Restate every line of the material below word for word, skipping the images.

START DATA SHOWN

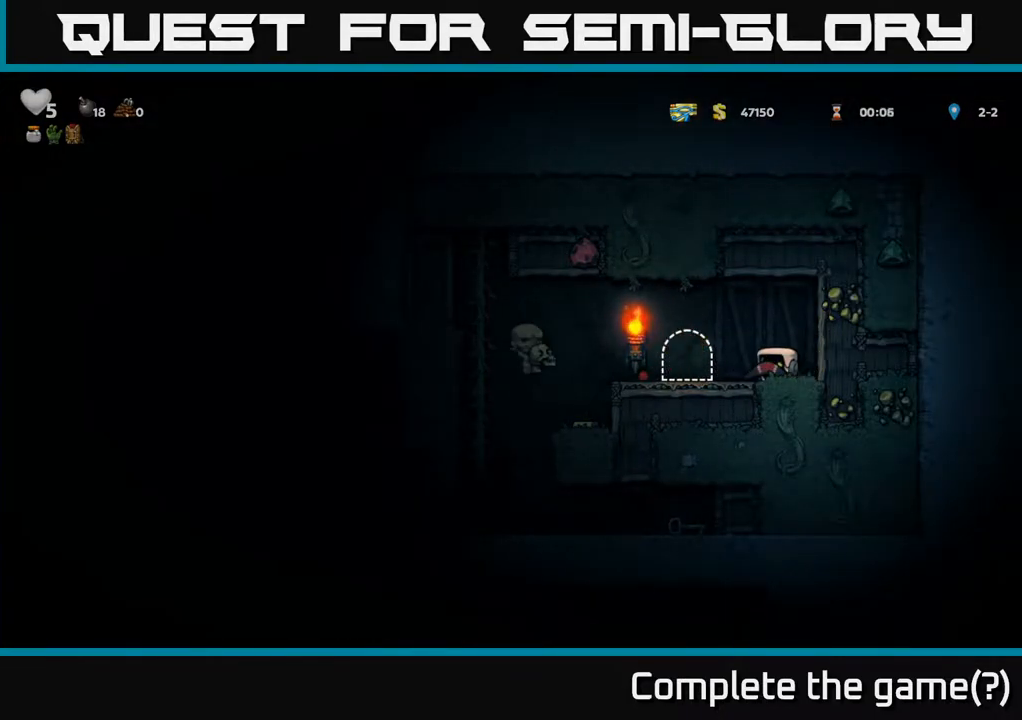
{"buttons": ["DPAD_LEFT"], "left_stick": "center", "right_stick": "center", "events": [[33, "DPAD_DOWN", "up"], [33, "X", "up"], [50, "DPAD_LEFT", "down"], [267, "A", "down"], [350, "A", "up"]]}
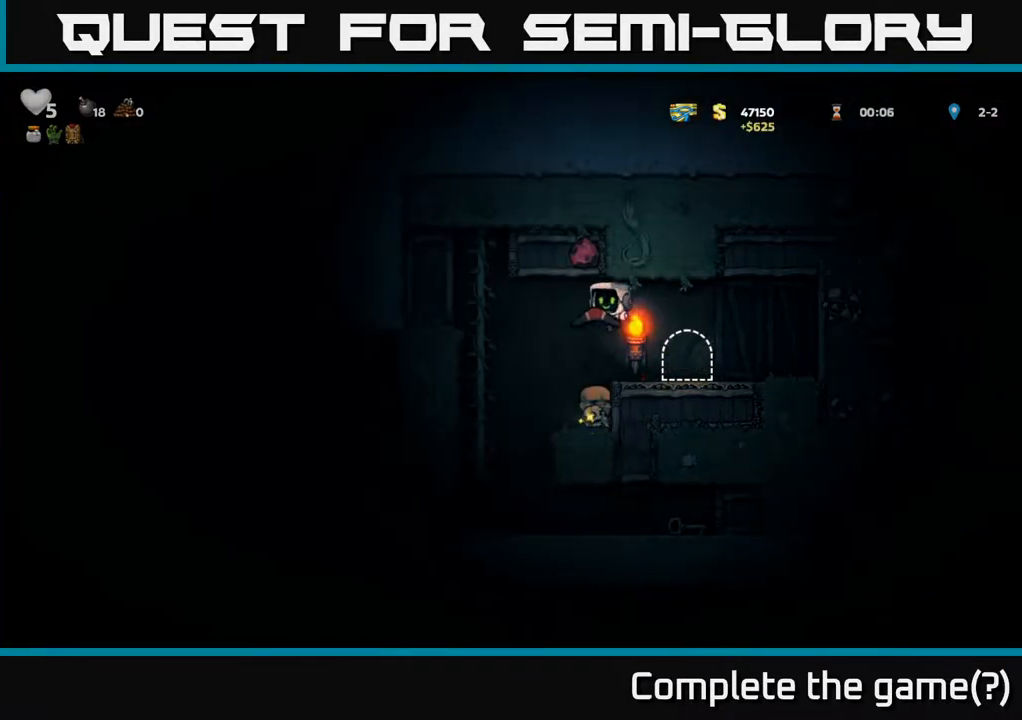
{"buttons": ["DPAD_RIGHT"], "left_stick": "center", "right_stick": "center", "events": [[50, "DPAD_LEFT", "up"], [250, "DPAD_LEFT", "down"], [400, "DPAD_LEFT", "up"], [500, "DPAD_RIGHT", "down"]]}
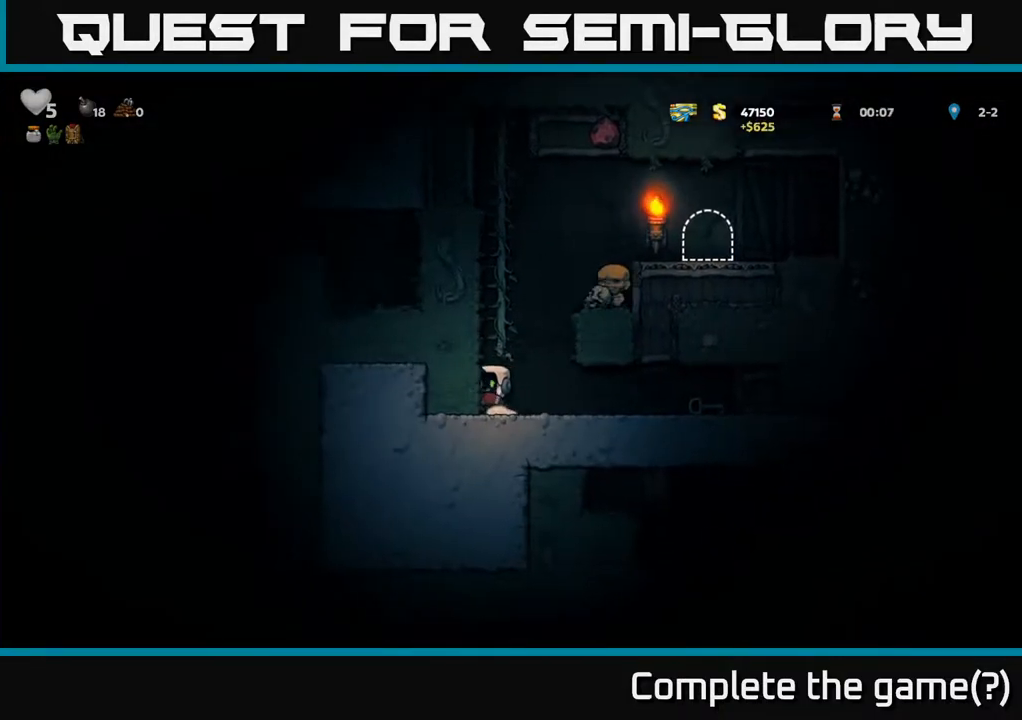
{"buttons": ["DPAD_RIGHT"], "left_stick": "center", "right_stick": "center", "events": []}
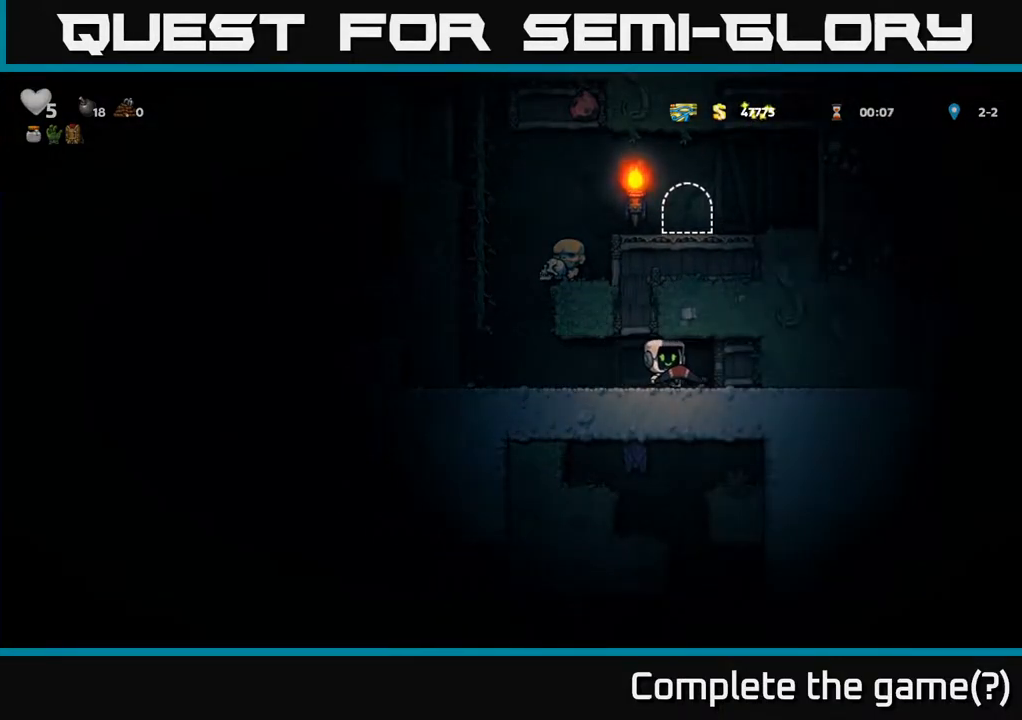
{"buttons": ["A", "DPAD_LEFT"], "left_stick": "center", "right_stick": "center", "events": [[33, "DPAD_RIGHT", "up"], [83, "DPAD_LEFT", "down"], [500, "A", "down"]]}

END DATA SHOWN

ANSWER AREA »
{"buttons": ["DPAD_LEFT"], "left_stick": "center", "right_stick": "center", "events": [[33, "DPAD_DOWN", "up"], [33, "X", "up"], [50, "DPAD_LEFT", "down"], [267, "A", "down"], [350, "A", "up"]]}
{"buttons": ["DPAD_RIGHT"], "left_stick": "center", "right_stick": "center", "events": [[50, "DPAD_LEFT", "up"], [250, "DPAD_LEFT", "down"], [400, "DPAD_LEFT", "up"], [500, "DPAD_RIGHT", "down"]]}
{"buttons": ["DPAD_RIGHT"], "left_stick": "center", "right_stick": "center", "events": []}
{"buttons": ["A", "DPAD_LEFT"], "left_stick": "center", "right_stick": "center", "events": [[33, "DPAD_RIGHT", "up"], [83, "DPAD_LEFT", "down"], [500, "A", "down"]]}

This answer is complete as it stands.